Tossing in some ideas.
1) Per above perhaps pull your rear drums, inspect if good, put back on and adjust the shoes till they barely drag. Confirm when you push the brakes they are working.
2) I would pull the front tires and inspect your front brakes too. If your rotors are all pitted with rust or your pads are thin these can effect your stopping. Confirm when you push the brakes they are working.
3) Per above confirm what your vacuum pump is putting out good vacuum, don't guess. A $20 vacuum/fuel gauge at the auto parts store will be all you need to know.
4) Generally the feeling of having power brakes comes primarily from the brake booster helping you push the master cylinder. If not working or poorly working you will not feel like the truck has good brakes. If all checks out this is likely your issue.
5) If the truck has old, worn, heat damaged (Glazed), thin rotors or drums, and prior say rusty brakes the contact surface is dimished and the heat build up may be adding to the problem. The only thing to do is replace.
6) As I said above, make sure the brakes are working. I helped a friend get his mom's VW Vanagon back on the road a couple of years ago. The front brakes would not engage, only the rears. Against my logic I concluded after testing it must be the rubber hoses. Whammo, two new rubber hoses and brakes where fixed. (Prior mechanic put a master cylinder in it thinking it was that.) So if one of your brakes is not moving when pushing the pedal crack the brake line connectors starting at the master till you determine where you are loosing the brake pedal pressure.

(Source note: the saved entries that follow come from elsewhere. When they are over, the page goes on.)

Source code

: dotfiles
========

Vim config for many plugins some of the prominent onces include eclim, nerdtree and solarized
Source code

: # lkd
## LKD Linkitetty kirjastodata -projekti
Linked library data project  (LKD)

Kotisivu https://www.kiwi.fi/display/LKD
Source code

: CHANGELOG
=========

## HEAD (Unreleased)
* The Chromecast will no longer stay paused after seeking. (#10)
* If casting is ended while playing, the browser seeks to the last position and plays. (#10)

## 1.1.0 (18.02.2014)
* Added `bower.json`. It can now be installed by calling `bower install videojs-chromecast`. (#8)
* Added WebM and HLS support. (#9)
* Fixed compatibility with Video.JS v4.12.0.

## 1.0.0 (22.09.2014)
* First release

7) Crappy/cheap pads, shoes, rotors, and drums all diminish your brake system. Only buy high end brands when you do rotors or drums and always go with high end Semi Metalic or Ceramic pads. Let them eat your rotors and drums if that is even of concern for you. I always tell people replace your rotors and drums each time. It always leads to less braking and steering wobble down the road if you do not. So if everything is working (Master Cyl, booster, vacuum pump, calipers and wheel cylinders.) I would redo your rubber brake lines, calipers, wheel cylinders, pads, rotors, shoes, and drums with good parts. (Lines, calipers, and cylinders because these trucks are getting long in the tooth.) I would bet your braking will dramtically improve!(Again if all else is working as it should.) I have seen it a half dozen times myself, going with upgraded brake parts brings 15-30% improved braking over the aging stock brakes. Even better results when replacing a cheap Midas, Goodyear, and Pepboys style advertised brake special brake job. (Cheap pads/shoes and just turned (Maybe not) the rotors and drums.)
8) Many have done a hydroboost upgrade and have been very happy.

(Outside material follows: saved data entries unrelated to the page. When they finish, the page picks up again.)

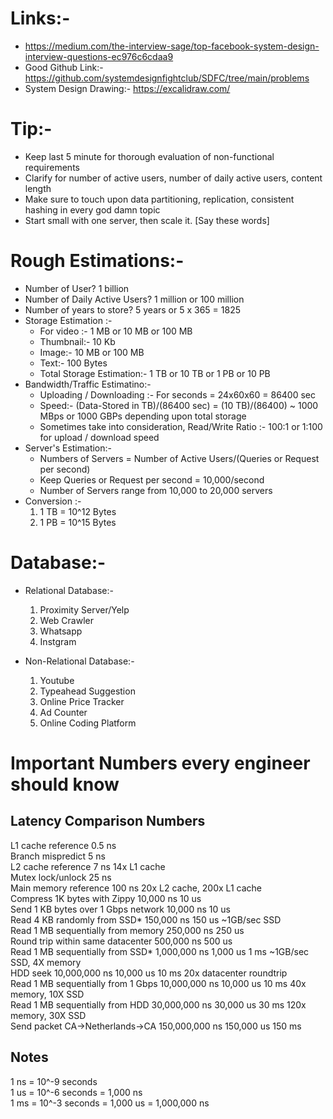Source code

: # Links:-
  * https://medium.com/the-interview-sage/top-facebook-system-design-interview-questions-ec976c6cdaa9
  * Good Github Link:- https://github.com/systemdesignfightclub/SDFC/tree/main/problems
  * System Design Drawing:- https://excalidraw.com/

# Tip:-
  * Keep last 5 minute for thorough evaluation of non-functional requirements
  * Clarify for number of active users, number of daily active users, content length
  * Make sure to touch upon data partitioning, replication, consistent hashing in every god damn topic
  * Start small with one server, then scale it. [Say these words]

# Rough Estimations:-
 * Number of User? 1 billion
 * Number of Daily Active Users? 1 million or 100 million
 * Number of years to store? 5 years or 5 x 365 = 1825
 * Storage Estimation :-
   * For video :- 1 MB or 10 MB or 100 MB
   * Thumbnail:- 10 Kb
   * Image:- 10 MB or 100 MB
   * Text:- 100 Bytes
   * Total Storage Estimation:- 1 TB or 10 TB or 1 PB or 10 PB
* Bandwidth/Traffic Estimatino:-
   * Uploading / Downloading :- For seconds = 24x60x60 = 86400 sec
   * Speed:- (Data-Stored in TB)/(86400 sec) = (10 TB)/(86400) ~ 1000 MBps or 1000 GBPs depending upon total storage
   * Sometimes take into consideration, Read/Write Ratio :- 100:1 or 1:100 for upload / download speed
* Server's Estimation:-
  * Numbers of Servers = Number of Active Users/(Queries or Request per second)
  * Keep Queries or Request per second = 10,000/second
  * Number of Servers range from 10,000 to 20,000 servers
* Conversion :- <br>
   1. 1 TB = 10^12 Bytes<br>
   2. 1 PB = 10^15 Bytes<br>

# Database:-
  * Relational Database:- <br>
    1. Proximity Server/Yelp
    2. Web Crawler
    3. Whatsapp
    4. Instgram

  * Non-Relational Database:- <br>
    1. Youtube <br>
    2. Typeahead Suggestion
    3. Online Price Tracker
    4. Ad Counter
    5. Online Coding Platform

# Important Numbers every engineer should know<br>

Latency Comparison Numbers<br>
--------------------------
L1 cache reference                           0.5 ns<br>
Branch mispredict                            5   ns<br>
L2 cache reference                           7   ns                      14x L1 cache<br>
Mutex lock/unlock                           25   ns<br>
Main memory reference                      100   ns                      20x L2 cache, 200x L1 cache<br>
Compress 1K bytes with Zippy            10,000   ns       10 us<br>
Send 1 KB bytes over 1 Gbps network     10,000   ns       10 us<br>
Read 4 KB randomly from SSD*           150,000   ns      150 us          ~1GB/sec SSD<br>
Read 1 MB sequentially from memory     250,000   ns      250 us<br>
Round trip within same datacenter      500,000   ns      500 us<br>
Read 1 MB sequentially from SSD*     1,000,000   ns    1,000 us    1 ms  ~1GB/sec SSD, 4X memory<br>
HDD seek                            10,000,000   ns   10,000 us   10 ms  20x datacenter roundtrip<br>
Read 1 MB sequentially from 1 Gbps  10,000,000   ns   10,000 us   10 ms  40x memory, 10X SSD<br>
Read 1 MB sequentially from HDD     30,000,000   ns   30,000 us   30 ms 120x memory, 30X SSD<br>
Send packet CA->Netherlands->CA    150,000,000   ns  150,000 us  150 ms<br>

Notes<br>
-----
1 ns = 10^-9 seconds<br>
1 us = 10^-6 seconds = 1,000 ns<br>
1 ms = 10^-3 seconds = 1,000 us = 1,000,000 ns<br>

Also keep in mind these are 80's-early 90's technology. So they are not going to stop like a modern F250. So just know these do stop well when working, but don't expect them to stop like a car or a modern day truck.
My truck was stolen last year. I replaced with a used truck and it stops but not like it should. So I will be doing a complete brake job front and back this summer to improve what was likely a brake job of cheaper chicken pads front and rear.
My local parts supplier has a product from DFC that I have used on my Cadillac and former F250. This brand is very well made, very stought, and the braking is very smooth and fast. So I plan to source those parts and put that on my new used truck. I would imagine 20-25% better braking and more predictable braking.
Hope that helps give you some ideas of what to test and how to move forward.
Let us know what you find, did, and the results!